FRIEDENSSCHLAG – DAS JAHR DER ENTSCHEIDUNG

Produktion: Boomtown Media, in Koproduktion mit BR / Telepool / Pictorion – das Werk; Deutschland 2010 – Regie, Buch und Kamera: Gerardo Milsztein – Schnitt: Thomas Grube, Barbara Toennishen – Musik: P:lot –  Länge: 107 Min. – Farbe – Verleih: Piffl Medien – Altersempfehlung: ab 14 J.

Über einen angemessenen Umgang mit gewalttätigen Jugendlichen wird nicht erst seit den brutalen Überfällen in der Münchner U- und S-Bahn diskutiert. Doch diese eklatanten Fälle haben die öffentliche Debatte angeheizt. Dass es für dieses Problem keine einfachen Antworten gibt, wohl aber alternative Methoden zum simplen Ruf nach einem härteren 'Durchgreifen', zeigt eindrucksvoll der Kinodokumentarfilm "Friedensschlag" von Gerardo Milsztein. Der aus Argentinien stammende Filmemacher, der bisher vorwiegend als Kameramann von Dokumentarfilmen tätig war, begleitete ein Jahr die Bemühungen von zehn gewalttätigen männlichen Jugendlichen, zurück in die zivilisierte Welt zu finden. Milsztein konzentriert sich dabei auf fünf Protagonisten. Die jungen Männer im Alter von 16 bis 21 Jahren nehmen an Hilfsmaßnahmen der "Work and Box Company" teil, die sich seit 2002 in Taufkirchen bei München bemüht, jugendliche Mehrfachstraftäter in die Gesellschaft und den Arbeitsmarkt zu integrieren. Wobei gewaltbereit bedeutet: Die jungen Männer versuchen, jede Art von Konflikt mit Gewalt zu lösen. Für die meisten Teilnehmer ist die Company die letzte Alternative zum Knast.

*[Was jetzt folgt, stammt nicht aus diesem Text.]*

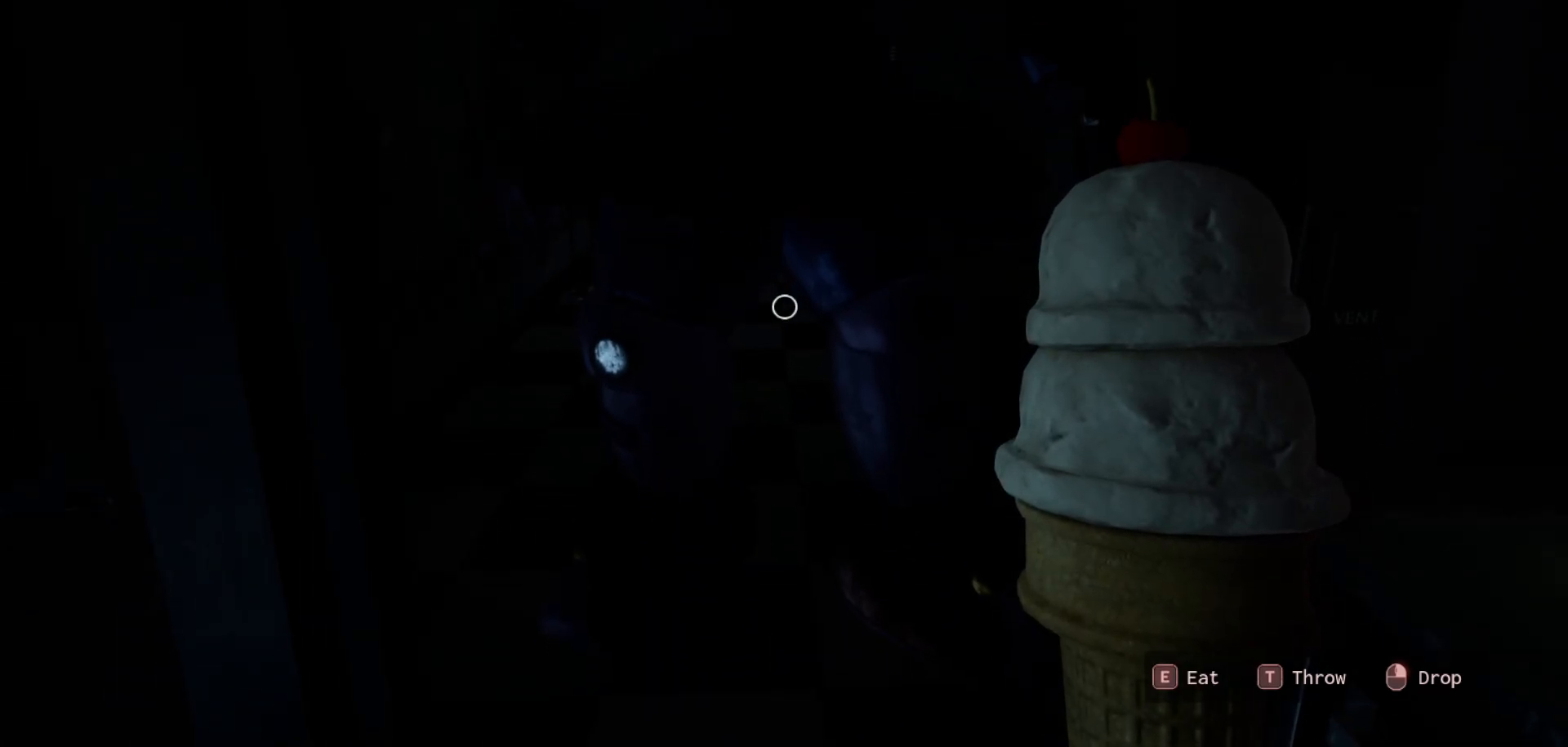
{"keys": [], "mouse": [], "mouse_move": "up-right", "events": []}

Die Initiatoren Rupert Voß und Werner Makella, ein Unternehmer und ein systemischer Familientherapeut, haben sich zum Ziel gesetzt, den Jugendlichen Wege aus der Gewalt und in ein selbstbestimmtes, eigenverantwortliches Leben zu zeigen. Vor allem jedoch geben die Therapeuten, Psychologen und Trainer den Delinquenten immer wieder eine Chance, bis sie soweit sind, diese für sich zu nutzen. Eine Schlüsselrolle spielt speziell in der Anfangsphase das Boxtraining. Im Boxring sind die jungen Männer gezwungen, sich ehrlich und unverstellt zu zeigen. Unter Anleitung eines Boxtrainers lernen sie, sich eigenen seelischen Verletzungen zu stellen. Die zweite Säule: Die Jugendlichen, viele davon Schulabbrecher, sollen befähigt werden, eine Ausbildung durchzustehen oder eine reguläre Arbeitsstelle zu finden.

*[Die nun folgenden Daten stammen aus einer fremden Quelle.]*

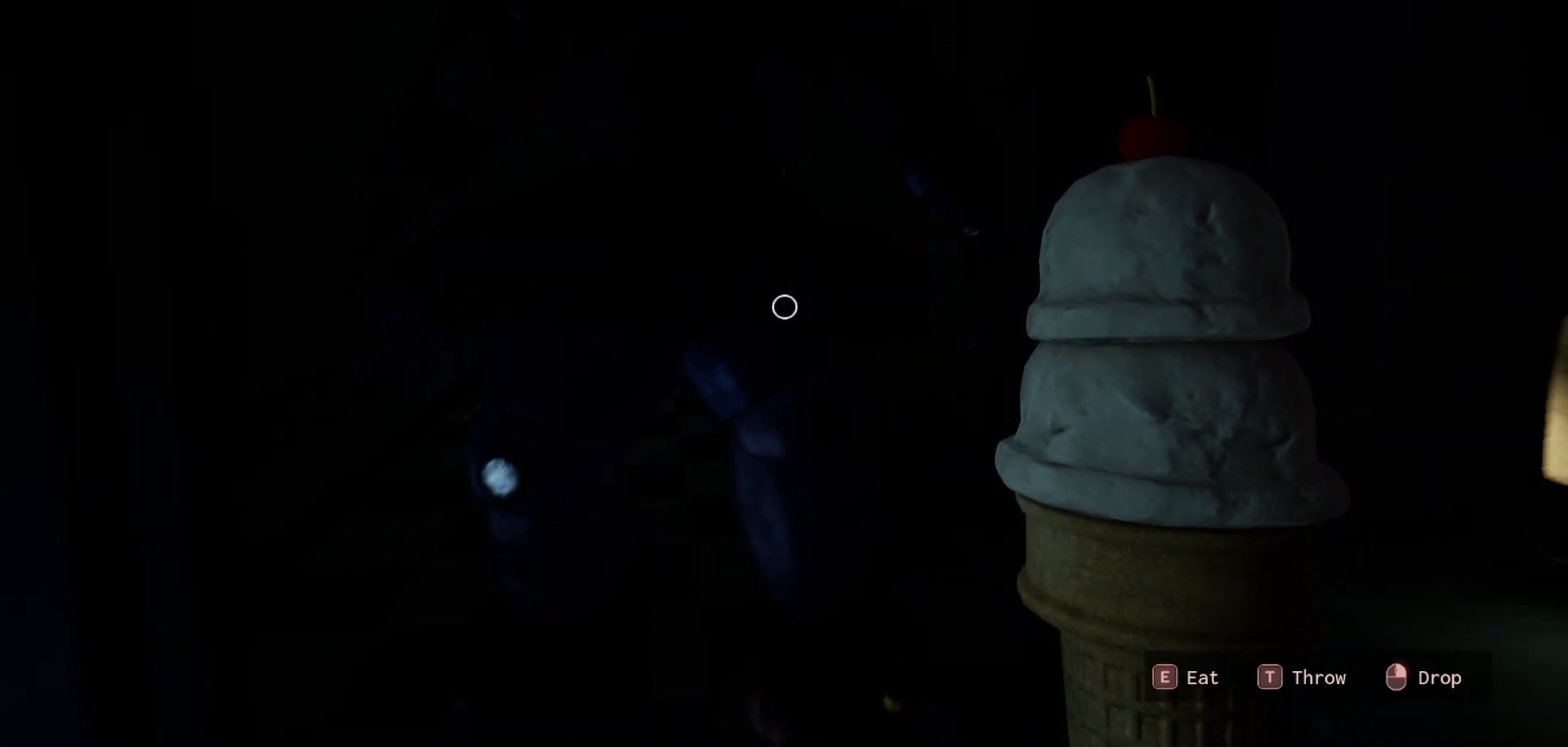
{"keys": [], "mouse": [], "mouse_move": "right", "events": []}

Das Münchner Projekt arbeitet mit beachtlichem Erfolg: Von den 130 Teilnehmern der Jahre 2003 bis 2009 schlossen 109 die Betreuung ab. 88 Teilnehmer wurden in Arbeit oder Ausbildung vermittelt – also rund 80 Prozent. Nach drei Jahren sind ebenfalls mehr als 80 Prozent der vermittelten Jugendlichen straffrei geblieben. Beim deutschen Strafvollzug liegt die entsprechende Erfolgsquote dagegen bei nur 20 Prozent. Das Modell sollte also Schule machen!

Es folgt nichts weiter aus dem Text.